When my options for Friday night are being a 3rd wheel or bringing a gay man as my date i need to focus on other things in life like having a successful career.
dude, mark had the least successful cab ride in history last night. took a cab to the bars, stopped at every atm in the city, none worked, then had to come back to the party to beg for 20 to pay the taxi that officially took him nowhere.
The visine ive been using for four yrs expired. in sept. of 2001.....i will never question my eye problems again.
Hooked up with my first aid and cpr teacher last night. She dressed as a lifeguard and brought me back to life. Beat that.
Should study in library more often, procrasturbating is less of an option.
Note to self... Do not stick your head in a can of paint and try to paint the walls green with your hair
Dude walks in wearing jean shorts and a graphic tshirt and goes home with an attractive female. EXPLAIN YOURSELF UNIVERSE.
I'm 25 and I shit my bed last night. And I'm telling you about it. Not sure which is worse
You'd love her. She's outspoken like us. And appreciates a big penis and a strong drink.
I'm gonna take a crap in the portashitter like a civilized human being.

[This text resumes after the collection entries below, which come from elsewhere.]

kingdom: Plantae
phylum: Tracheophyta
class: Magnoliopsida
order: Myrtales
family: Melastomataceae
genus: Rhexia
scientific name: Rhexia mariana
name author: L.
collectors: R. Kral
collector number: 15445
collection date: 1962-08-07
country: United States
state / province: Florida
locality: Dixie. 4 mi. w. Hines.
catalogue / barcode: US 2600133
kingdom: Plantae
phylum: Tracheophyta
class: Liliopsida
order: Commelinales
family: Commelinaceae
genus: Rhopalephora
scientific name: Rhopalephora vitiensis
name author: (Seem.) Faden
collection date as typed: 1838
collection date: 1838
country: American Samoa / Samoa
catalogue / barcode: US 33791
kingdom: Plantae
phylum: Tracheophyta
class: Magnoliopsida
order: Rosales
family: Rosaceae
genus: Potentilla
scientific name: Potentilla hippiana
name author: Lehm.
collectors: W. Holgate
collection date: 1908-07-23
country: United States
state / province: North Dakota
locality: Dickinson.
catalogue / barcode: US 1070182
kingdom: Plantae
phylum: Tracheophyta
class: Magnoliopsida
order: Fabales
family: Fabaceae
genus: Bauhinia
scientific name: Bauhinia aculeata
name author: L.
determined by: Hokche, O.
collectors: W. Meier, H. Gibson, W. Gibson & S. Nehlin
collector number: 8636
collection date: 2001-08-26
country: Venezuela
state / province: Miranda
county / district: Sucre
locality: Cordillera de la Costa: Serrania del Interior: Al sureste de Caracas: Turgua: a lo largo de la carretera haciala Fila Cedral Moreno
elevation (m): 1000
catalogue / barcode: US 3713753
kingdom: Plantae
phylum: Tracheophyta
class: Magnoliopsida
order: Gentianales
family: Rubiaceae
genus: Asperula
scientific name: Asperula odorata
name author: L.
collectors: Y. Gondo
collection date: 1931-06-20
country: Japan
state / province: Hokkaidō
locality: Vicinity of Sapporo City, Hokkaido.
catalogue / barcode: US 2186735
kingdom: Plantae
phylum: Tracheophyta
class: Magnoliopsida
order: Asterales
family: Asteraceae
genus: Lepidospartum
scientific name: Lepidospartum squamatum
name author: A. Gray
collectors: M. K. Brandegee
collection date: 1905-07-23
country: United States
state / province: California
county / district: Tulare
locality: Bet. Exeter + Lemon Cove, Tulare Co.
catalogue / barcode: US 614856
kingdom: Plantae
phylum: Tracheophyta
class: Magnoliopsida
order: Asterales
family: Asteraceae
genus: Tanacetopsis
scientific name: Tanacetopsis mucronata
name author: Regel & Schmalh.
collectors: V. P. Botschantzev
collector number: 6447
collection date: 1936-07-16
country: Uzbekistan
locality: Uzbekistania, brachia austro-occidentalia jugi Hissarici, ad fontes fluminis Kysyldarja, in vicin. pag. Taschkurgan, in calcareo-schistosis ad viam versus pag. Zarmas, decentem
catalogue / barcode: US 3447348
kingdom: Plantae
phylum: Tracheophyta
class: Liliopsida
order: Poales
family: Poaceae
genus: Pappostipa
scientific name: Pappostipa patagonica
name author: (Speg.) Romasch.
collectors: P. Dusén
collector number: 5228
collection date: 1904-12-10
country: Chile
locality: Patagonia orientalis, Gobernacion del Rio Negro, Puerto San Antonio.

DUDE. HOLY FUCK MY PRINCIPAL WAS JUST MY UBER DRIVER. I AM LITERALLY TRAUMATIZED. ANS DRUNK. HOLY FUCK OMG
We are making a pool on how long he stays sober this time you want in?
You left me a message at 3am crying because you just found out there's a Paddington Bear statue in Peru.
FYI telling a guy that you're glad his dick isn't big after giving him a bj, is NOT a compliment.
I'm a history major and he's the descendant of TWO presidents. Did you really think I wasn't going to sleep with him?